▸ **Etkinlik**
Aşağıdaki listede "shown" kelimesini içeren kaç satır olduğunu lütfen yalnızca sayıyla belirtin; büyük ve küçük harf farkı dikkate alınır.

▸ **Verilen Liste**
%%
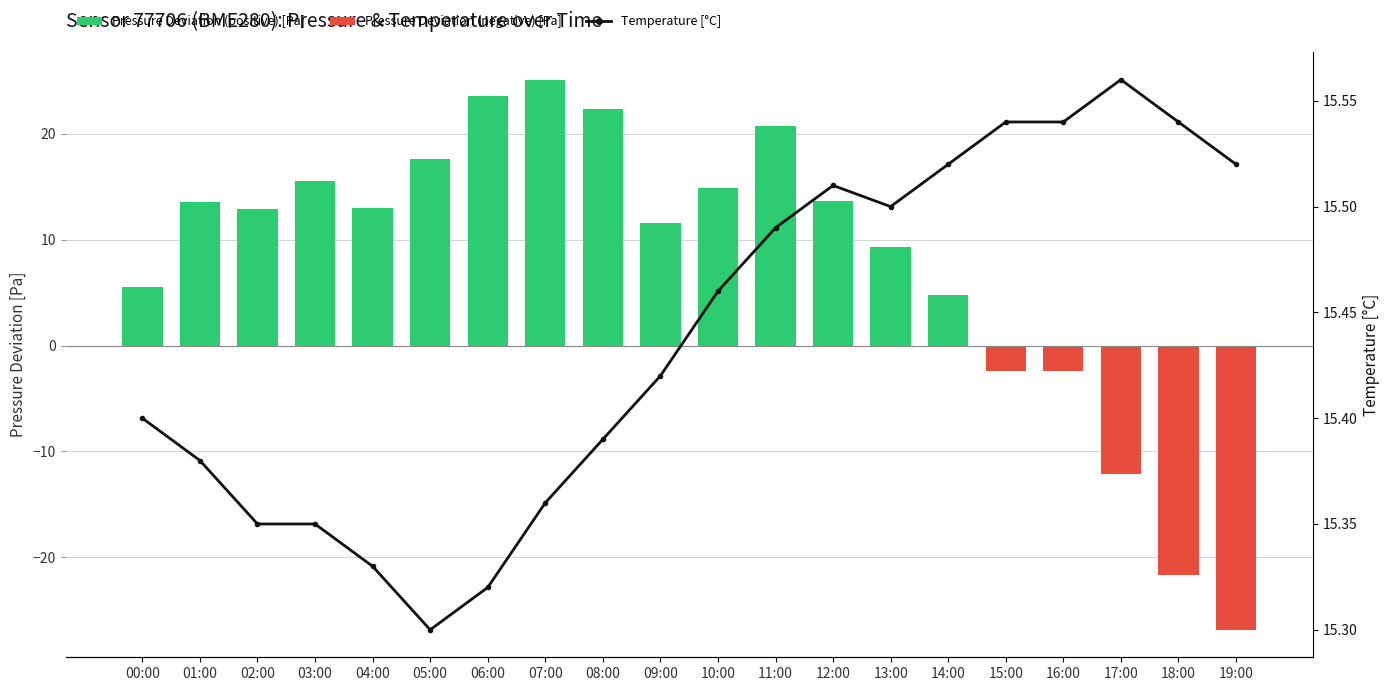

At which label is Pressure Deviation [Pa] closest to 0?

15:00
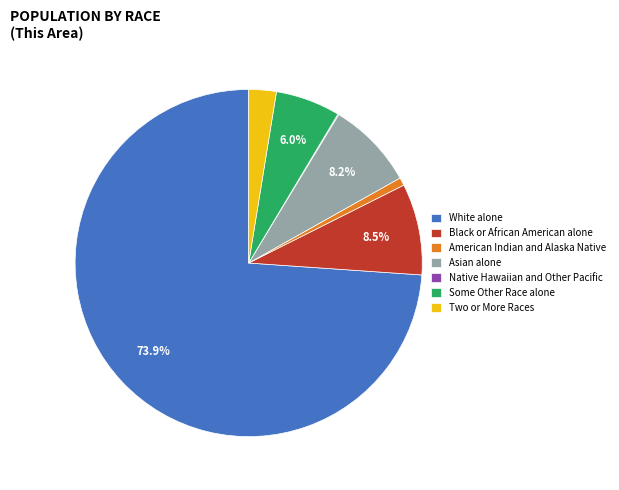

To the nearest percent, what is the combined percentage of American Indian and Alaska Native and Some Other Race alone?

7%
%%
%%
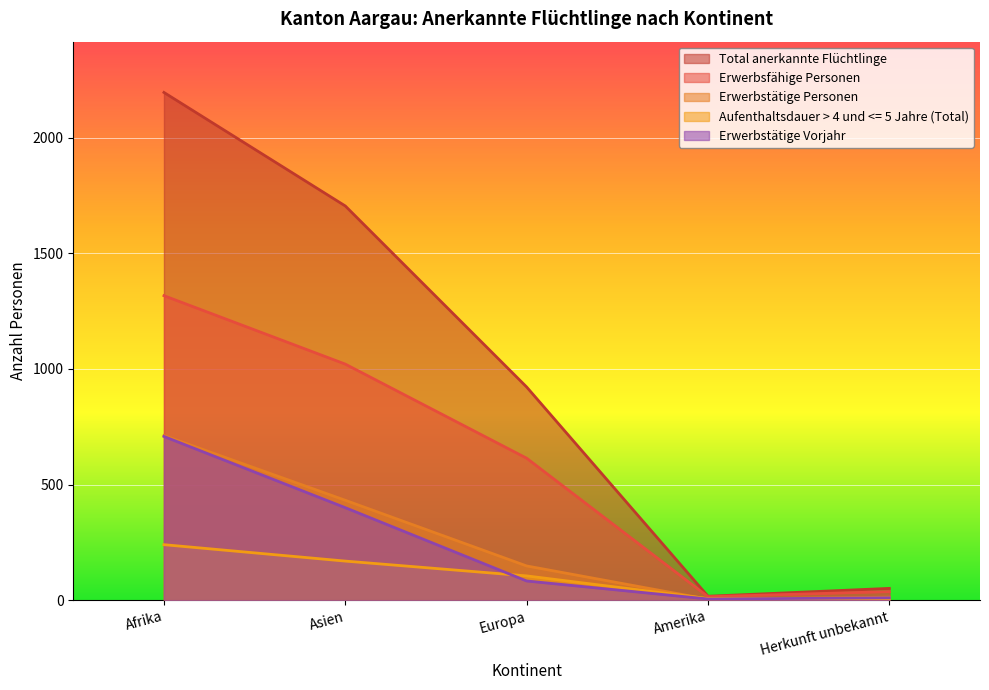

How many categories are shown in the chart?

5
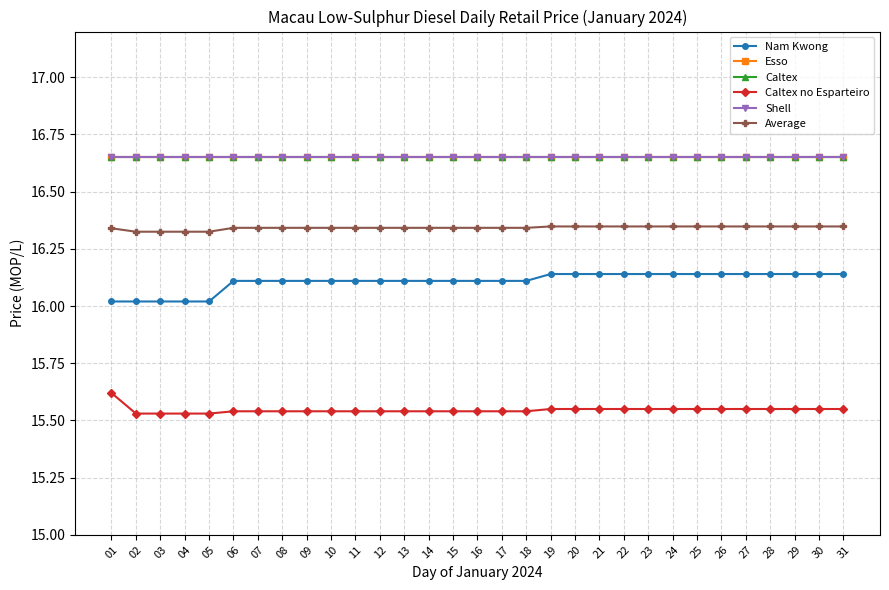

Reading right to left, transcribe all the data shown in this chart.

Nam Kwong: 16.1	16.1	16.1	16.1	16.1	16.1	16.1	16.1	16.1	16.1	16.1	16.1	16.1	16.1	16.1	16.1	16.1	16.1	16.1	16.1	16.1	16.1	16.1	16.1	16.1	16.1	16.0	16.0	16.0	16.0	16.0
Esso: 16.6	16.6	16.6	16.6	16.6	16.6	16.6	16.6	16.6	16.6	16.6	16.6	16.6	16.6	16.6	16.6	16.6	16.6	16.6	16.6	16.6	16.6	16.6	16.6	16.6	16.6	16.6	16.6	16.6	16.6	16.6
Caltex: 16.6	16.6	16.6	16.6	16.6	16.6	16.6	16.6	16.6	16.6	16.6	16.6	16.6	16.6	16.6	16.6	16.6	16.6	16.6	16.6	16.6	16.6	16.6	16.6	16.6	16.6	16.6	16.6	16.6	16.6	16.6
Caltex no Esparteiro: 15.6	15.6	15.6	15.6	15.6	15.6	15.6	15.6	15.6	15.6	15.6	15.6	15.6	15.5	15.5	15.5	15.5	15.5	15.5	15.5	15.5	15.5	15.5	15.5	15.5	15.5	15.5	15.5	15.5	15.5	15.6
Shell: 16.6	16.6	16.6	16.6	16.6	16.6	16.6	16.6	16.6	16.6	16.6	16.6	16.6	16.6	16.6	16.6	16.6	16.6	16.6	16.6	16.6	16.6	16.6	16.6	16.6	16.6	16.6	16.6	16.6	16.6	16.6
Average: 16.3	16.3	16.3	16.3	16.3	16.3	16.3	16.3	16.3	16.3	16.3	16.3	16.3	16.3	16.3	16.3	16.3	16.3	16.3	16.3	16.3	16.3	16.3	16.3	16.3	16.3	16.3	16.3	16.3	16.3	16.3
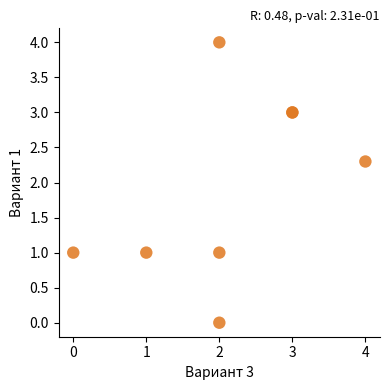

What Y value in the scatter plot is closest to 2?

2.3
%%
%%
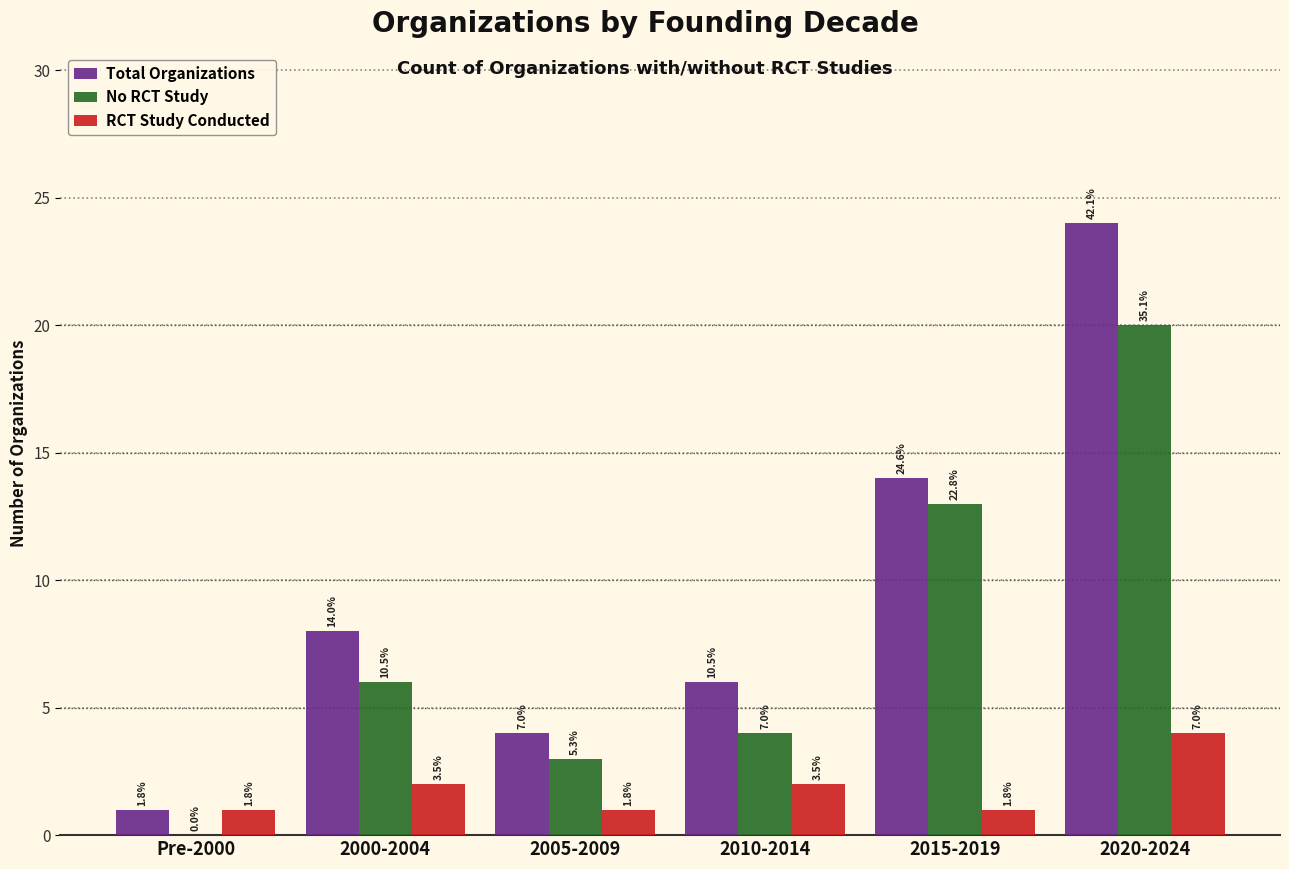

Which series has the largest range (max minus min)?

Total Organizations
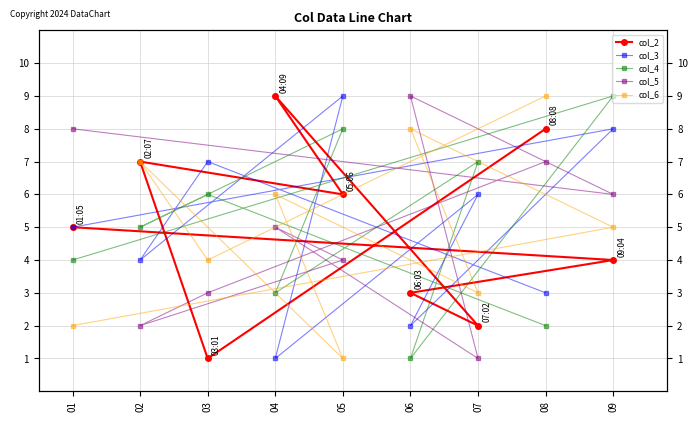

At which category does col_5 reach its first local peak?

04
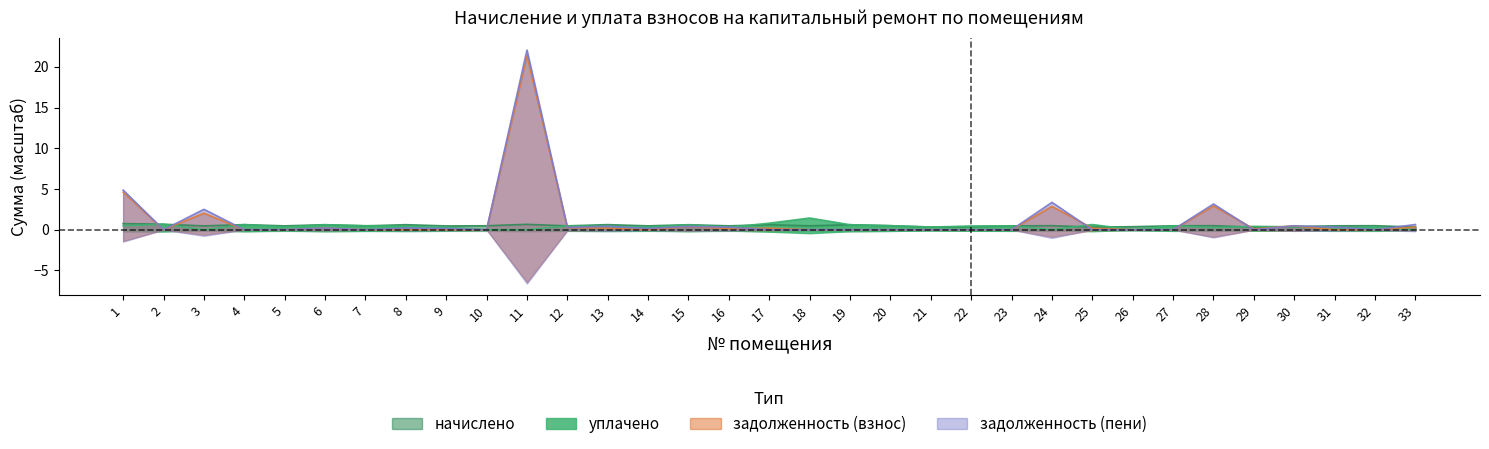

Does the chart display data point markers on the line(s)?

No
%%
▸ **Sorunun Çözümü**
2